Fondation de l’Œuvre Notre-Dame

Nathalie Masson

Nathalie Masson à l'atelier pendant les Journées Européennes du Patrimoine 2015
La sculpture, le cœur de son métier et de ses passions.

Restauration et création

Nathalie a 48 ans, née en Bretagne elle a vécu essentiellement dans le Nord avant de s'installer en Alsace.

Elle est depuis toujours passionnée d'architecture et sensible à la sculpture sur les bâtiments. C'est ainsi qu'après l'obtention d'un Baccalauréat en Arts appliqués, elle suivra une formation de deux ans à l'École d'Art et de Design de Valenciennes (anciennement les Beaux-Arts).

Après ses études, elle termine son apprentissage et travaille chez le sculpteur Philippe Stopin. Elle restitue des ornements et des sculptures pour des édifices de la région Nord (par exemple à Lille : la Vieille Bourse et la porte Royale de la citadelle ou encore un fronton d'une des portes de l'enceinte fortifiée de Bergues) en s'appuyant sur des documents photographiques et des estampages.

Pendant deux ans, Nathalie prend un peu de recul et enrichit ses compétences techniques par une formation de céramiste.

Cependant les Monuments Historiques lui manquent. Elle rejoint tout d'abord l'entreprise Quélin en Poitou-Charentes, où elle travaillera notamment à la conservation-restauration de la bergerie des Ormes (sur un fronton particulier composé de plâtre, de brique et de tuffeau) et du château d'Oiron.

Elle poursuivra ensuite son aventure professionnelle sur le chantier de restauration de Notre-Dame de Paris pour le sculpteur Jean-Luc Schické et à partir de 2005, elle intègre l'équipe des sculpteurs de la Fondation de l'Œuvre Notre-Dame.

Travail d'équipe

Nathalie rejoint les sculpteurs Albert et Vincent. Ses principales activités sont la sculpture en copie conforme des ornements et des statues à restaurer, les relevés des marques lapidaires à chaque nouveau chantier, quelques opérations de conservation et la réalisation avec ses collègues de moulages. Ces derniers documentent la cathédrale et enrichissent la gypsothèque de la Fondation. La conservation des moulages anciens et la réalisation de nouveaux sont indispensables pour les sculpteurs. Les documents anciens (photographies, plans, etc.) mais aussi les modèles en plâtre leur permettent de réaliser des copies au plus proche des originaux ou des précédentes restaurations.

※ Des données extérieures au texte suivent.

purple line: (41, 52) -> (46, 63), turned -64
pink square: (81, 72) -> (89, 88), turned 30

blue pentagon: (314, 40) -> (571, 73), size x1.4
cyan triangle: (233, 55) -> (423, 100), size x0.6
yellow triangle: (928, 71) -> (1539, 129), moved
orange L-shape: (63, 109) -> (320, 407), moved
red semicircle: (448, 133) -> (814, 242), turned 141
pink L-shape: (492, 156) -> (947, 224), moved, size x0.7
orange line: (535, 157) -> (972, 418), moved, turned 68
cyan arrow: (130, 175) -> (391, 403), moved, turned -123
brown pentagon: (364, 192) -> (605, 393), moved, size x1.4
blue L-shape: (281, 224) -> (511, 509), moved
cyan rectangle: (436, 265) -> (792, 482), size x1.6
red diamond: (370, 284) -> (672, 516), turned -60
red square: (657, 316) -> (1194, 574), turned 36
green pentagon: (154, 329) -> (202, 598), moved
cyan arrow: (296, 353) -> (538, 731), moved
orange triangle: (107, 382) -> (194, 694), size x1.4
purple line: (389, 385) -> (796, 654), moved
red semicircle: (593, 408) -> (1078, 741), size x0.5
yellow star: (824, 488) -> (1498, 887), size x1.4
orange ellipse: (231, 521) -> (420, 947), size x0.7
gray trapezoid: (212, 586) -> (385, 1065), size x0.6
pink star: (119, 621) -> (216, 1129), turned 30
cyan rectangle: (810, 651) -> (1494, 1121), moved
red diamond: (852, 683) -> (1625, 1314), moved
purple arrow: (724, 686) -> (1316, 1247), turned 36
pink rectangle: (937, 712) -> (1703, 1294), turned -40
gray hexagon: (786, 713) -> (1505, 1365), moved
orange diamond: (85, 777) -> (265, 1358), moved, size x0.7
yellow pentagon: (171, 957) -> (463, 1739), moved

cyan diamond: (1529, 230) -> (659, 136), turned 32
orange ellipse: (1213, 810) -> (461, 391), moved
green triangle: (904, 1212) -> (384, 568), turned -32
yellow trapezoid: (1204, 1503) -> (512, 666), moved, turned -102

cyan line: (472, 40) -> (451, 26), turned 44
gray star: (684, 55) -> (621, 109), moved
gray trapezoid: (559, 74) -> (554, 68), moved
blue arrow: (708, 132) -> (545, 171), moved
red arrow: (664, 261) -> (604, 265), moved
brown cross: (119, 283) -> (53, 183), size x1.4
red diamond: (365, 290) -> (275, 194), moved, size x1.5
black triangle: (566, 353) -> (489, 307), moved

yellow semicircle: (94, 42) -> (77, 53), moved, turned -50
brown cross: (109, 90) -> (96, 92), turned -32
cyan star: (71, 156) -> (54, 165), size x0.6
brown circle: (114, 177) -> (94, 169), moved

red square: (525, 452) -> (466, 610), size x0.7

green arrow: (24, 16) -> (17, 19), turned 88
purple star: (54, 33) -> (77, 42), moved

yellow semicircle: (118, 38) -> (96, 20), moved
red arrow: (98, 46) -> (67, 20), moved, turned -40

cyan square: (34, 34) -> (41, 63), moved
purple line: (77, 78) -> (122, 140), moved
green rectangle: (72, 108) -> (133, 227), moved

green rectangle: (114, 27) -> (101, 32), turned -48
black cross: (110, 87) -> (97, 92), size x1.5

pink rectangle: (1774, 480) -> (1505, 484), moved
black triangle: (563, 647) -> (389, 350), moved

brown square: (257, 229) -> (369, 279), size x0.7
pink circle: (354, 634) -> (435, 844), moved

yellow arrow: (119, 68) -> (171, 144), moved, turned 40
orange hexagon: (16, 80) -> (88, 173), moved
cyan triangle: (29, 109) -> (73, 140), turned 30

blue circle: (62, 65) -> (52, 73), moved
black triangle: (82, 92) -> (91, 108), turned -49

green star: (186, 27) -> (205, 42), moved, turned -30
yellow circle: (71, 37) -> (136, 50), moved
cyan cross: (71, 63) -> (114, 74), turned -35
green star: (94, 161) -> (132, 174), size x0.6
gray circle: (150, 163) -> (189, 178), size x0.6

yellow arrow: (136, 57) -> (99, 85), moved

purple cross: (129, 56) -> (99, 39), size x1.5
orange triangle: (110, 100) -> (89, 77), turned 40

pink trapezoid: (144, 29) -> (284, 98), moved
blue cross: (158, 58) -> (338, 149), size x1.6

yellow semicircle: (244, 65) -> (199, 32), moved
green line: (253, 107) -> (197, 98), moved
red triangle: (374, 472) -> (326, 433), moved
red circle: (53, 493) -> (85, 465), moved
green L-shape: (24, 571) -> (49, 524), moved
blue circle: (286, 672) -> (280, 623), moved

Un regard nouveau à chaque chantier

L'endroit préféré de Nathalie change au gré des chantiers « car à chaque chantier, je dois approfondir mes connaissances sur un secteur particulier de la cathédrale, c'est vraiment enrichissant. Actuellement nous travaillons sur le bras sud du transept, l'ensemble de la statuaire est exceptionnel. Le sculpteur doit avoir la capacité d'absorber, de se mettre dans la peau du créateur de l'œuvre pour restituer la sensibilité de l'auteur, comme une éponge ». En ce moment, Nathalie sculpte une gargouille pour une balustrade, une copie d'une pièce du XVe (corps) et XXe (tête) siècle, « il est important de mettre du sens dans ce que l'on fait, de connaître le monument et la pièce à copier, de nourrir en quelque sorte notre culture historique, architecturale de l'édifice, pour pouvoir continuer à sculpter ».

Les loisirs, de la sculpture à la céramique

Nathalie est très attachée à la matière, aux formes et la céramique lui offre la possibilité de libérer sa créativité.

Mot de la fin

Travailler à la Fondation de l'Œuvre Notre-Dame et pour la cathédrale de Strasbourg est une utopie au quotidien. Nous possédons des collections précieuses à nos yeux qui nous permettent de restituer les œuvres de nos prédécesseurs dans des conditions idéales. Nous devons nous attacher à protéger et enrichir ces savoirs, ces connaissances pour ceux qui suivront. J'ai néanmoins des craintes pour l'avenir et je ferai de mon mieux à mon échelle.